Write the lines below as a JSON list of strings, one string per line, with blank lines skipped. Leave the pictures out.

[PROVIDED DATA]:
----------

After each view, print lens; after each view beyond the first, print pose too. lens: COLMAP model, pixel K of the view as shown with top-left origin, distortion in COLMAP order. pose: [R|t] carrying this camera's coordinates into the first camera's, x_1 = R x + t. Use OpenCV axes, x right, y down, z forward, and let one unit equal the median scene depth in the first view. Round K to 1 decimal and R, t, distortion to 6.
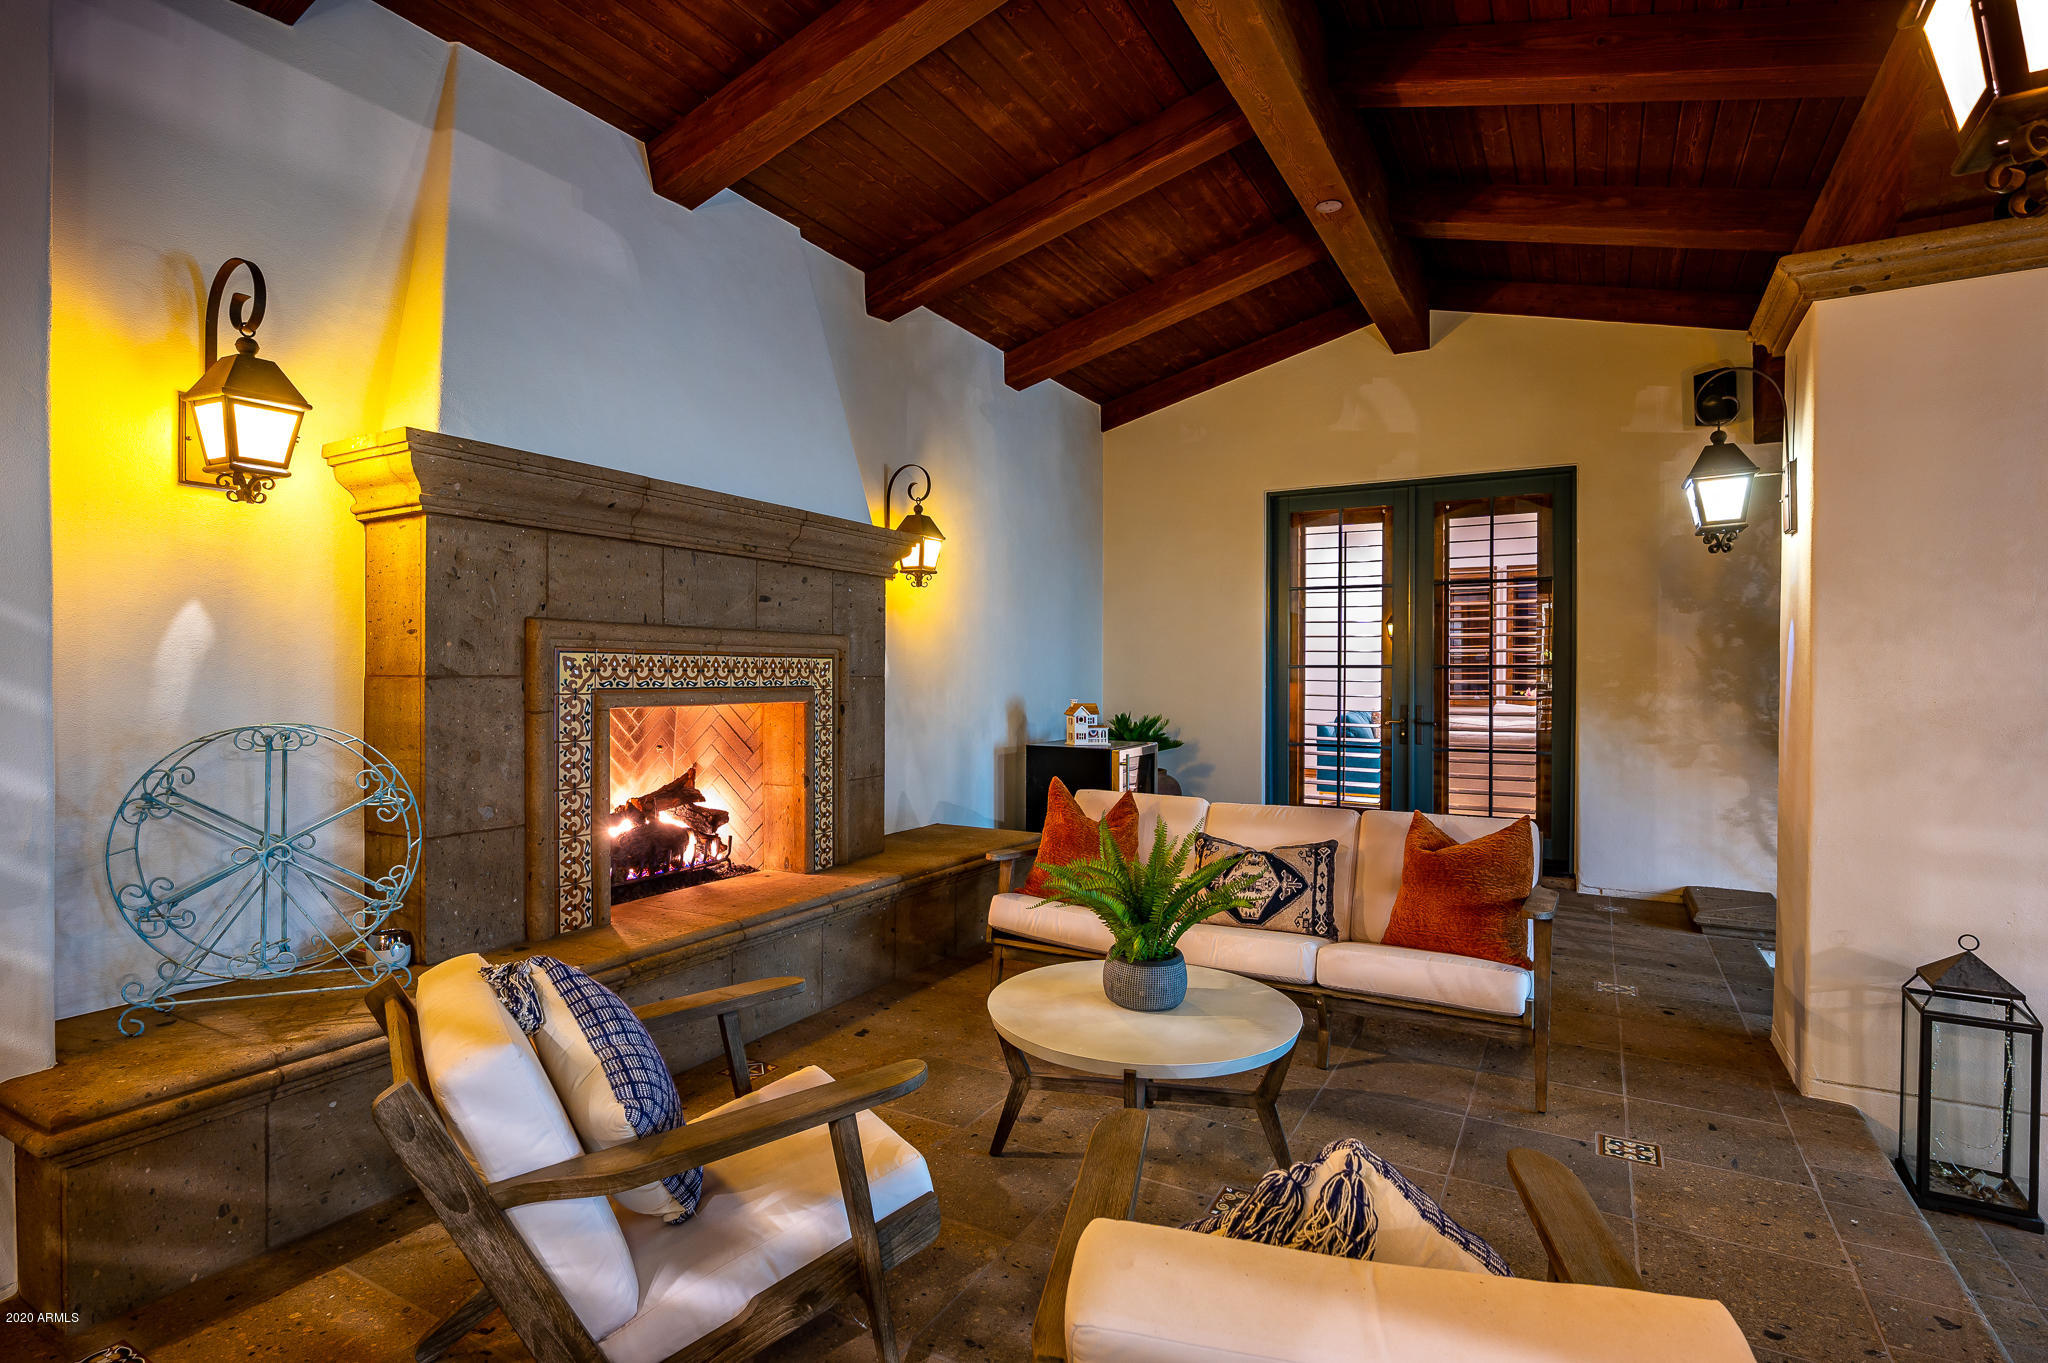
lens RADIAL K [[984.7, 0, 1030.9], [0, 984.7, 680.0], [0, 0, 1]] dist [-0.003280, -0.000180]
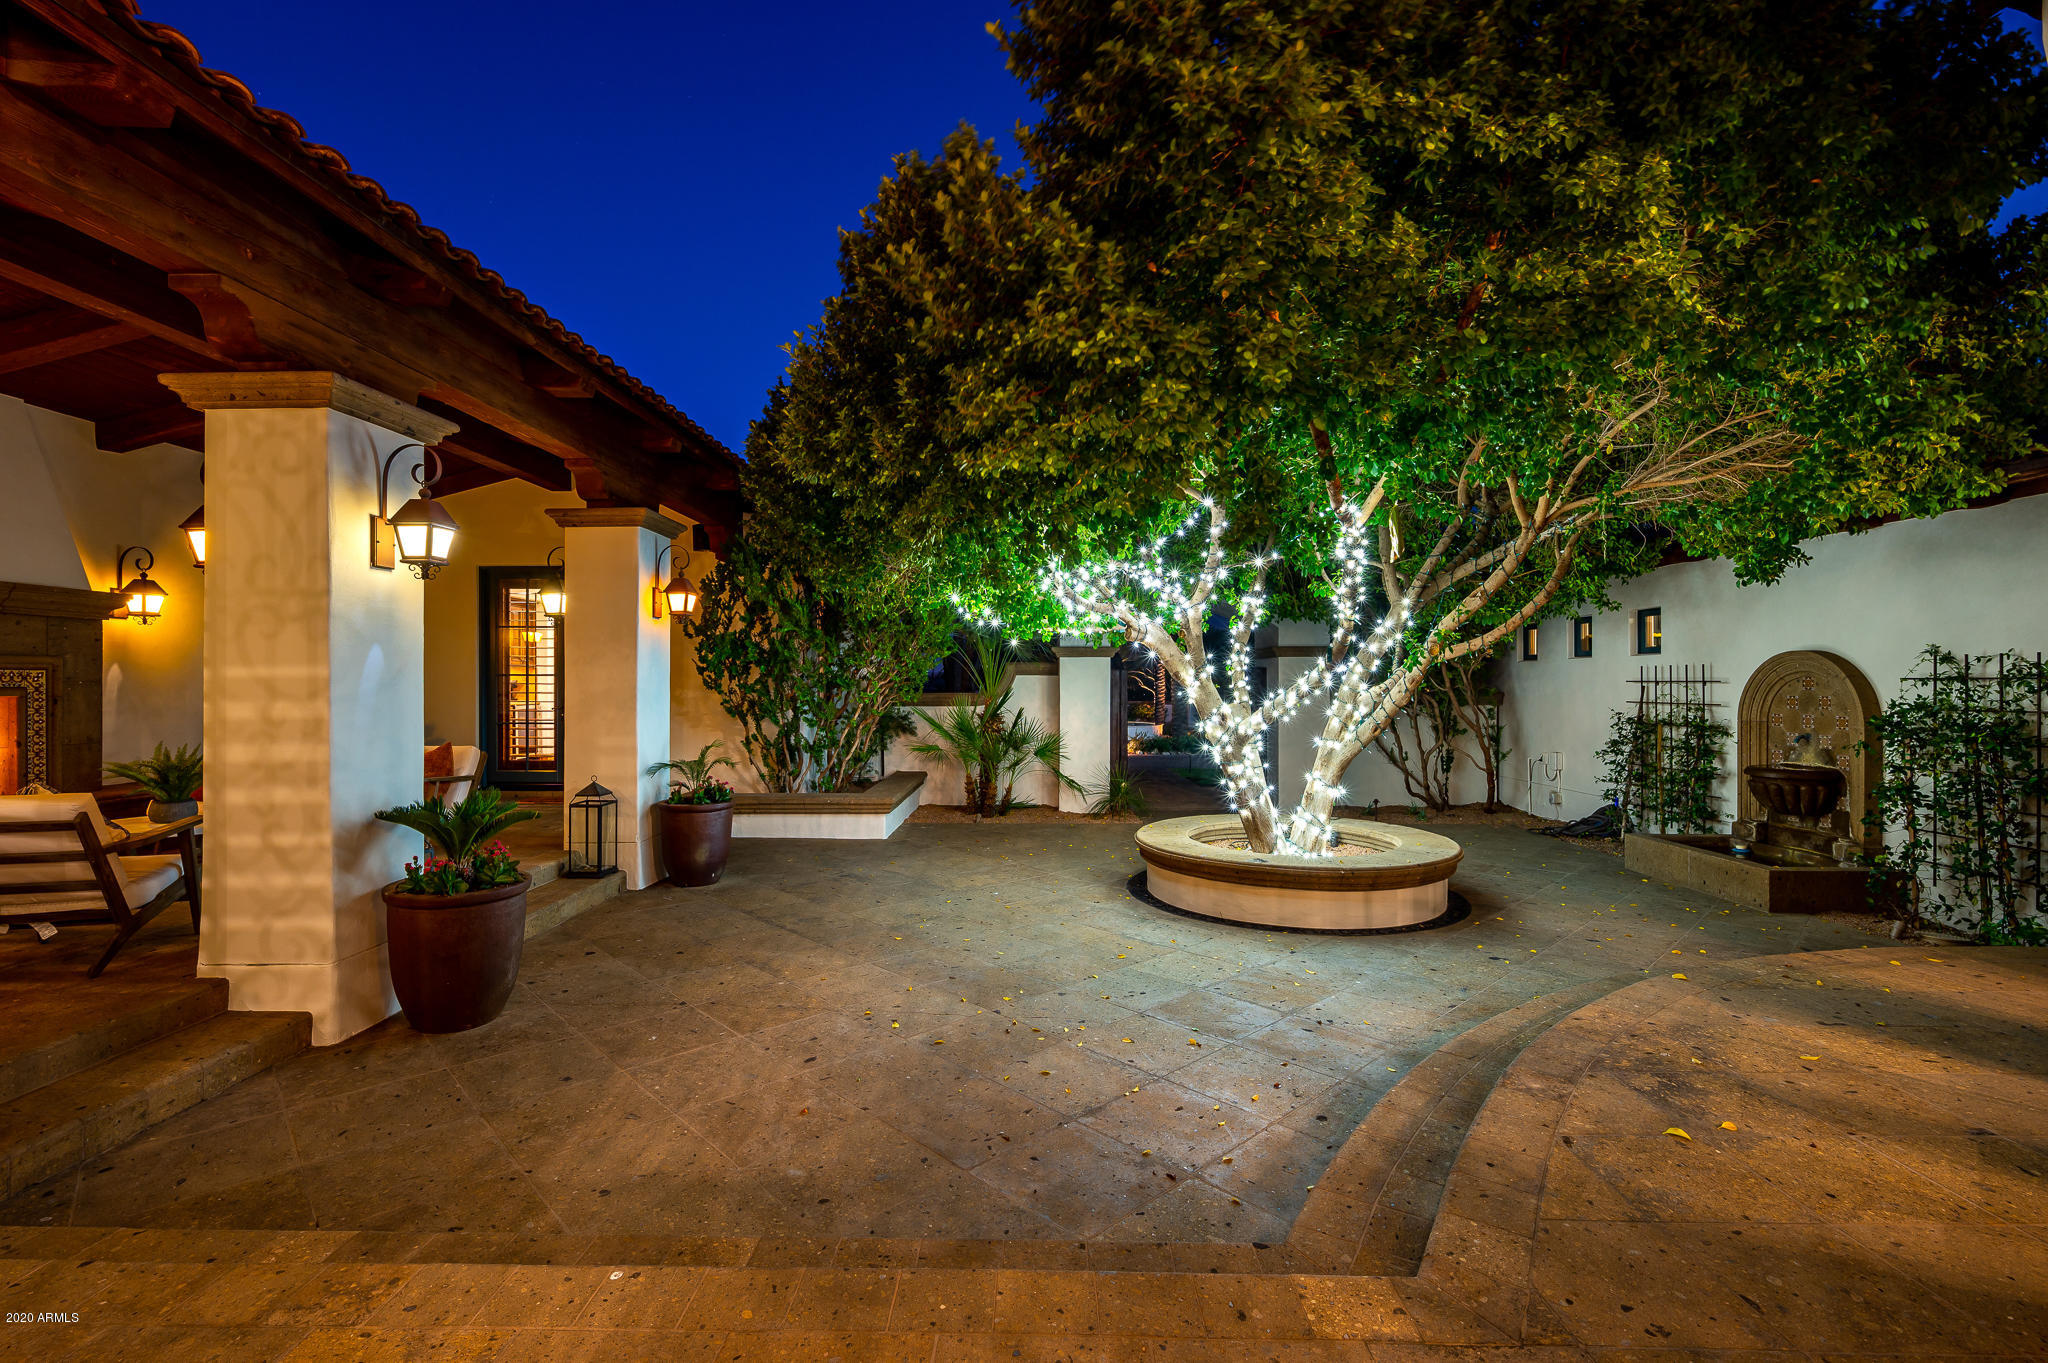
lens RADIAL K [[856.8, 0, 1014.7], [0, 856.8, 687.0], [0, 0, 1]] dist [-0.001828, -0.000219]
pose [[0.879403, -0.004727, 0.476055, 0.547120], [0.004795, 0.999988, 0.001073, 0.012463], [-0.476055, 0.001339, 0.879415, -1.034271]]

----------

[ANSWER AREA]:
[
  "After each view, print lens; after each view beyond the first, print pose too. lens: COLMAP model, pixel K of the view as shown with top-left origin, distortion in COLMAP order. pose: [R|t] carrying this camera's coordinates into the first camera's, x_1 = R x + t. Use OpenCV axes, x right, y down, z forward, and let one unit equal the median scene depth in the first view. Round K to 1 decimal and R, t, distortion to 6.",
  "lens RADIAL K [[984.7, 0, 1030.9], [0, 984.7, 680.0], [0, 0, 1]] dist [-0.003280, -0.000180]",
  "lens RADIAL K [[856.8, 0, 1014.7], [0, 856.8, 687.0], [0, 0, 1]] dist [-0.001828, -0.000219]",
  "pose [[0.879403, -0.004727, 0.476055, 0.547120], [0.004795, 0.999988, 0.001073, 0.012463], [-0.476055, 0.001339, 0.879415, -1.034271]]"
]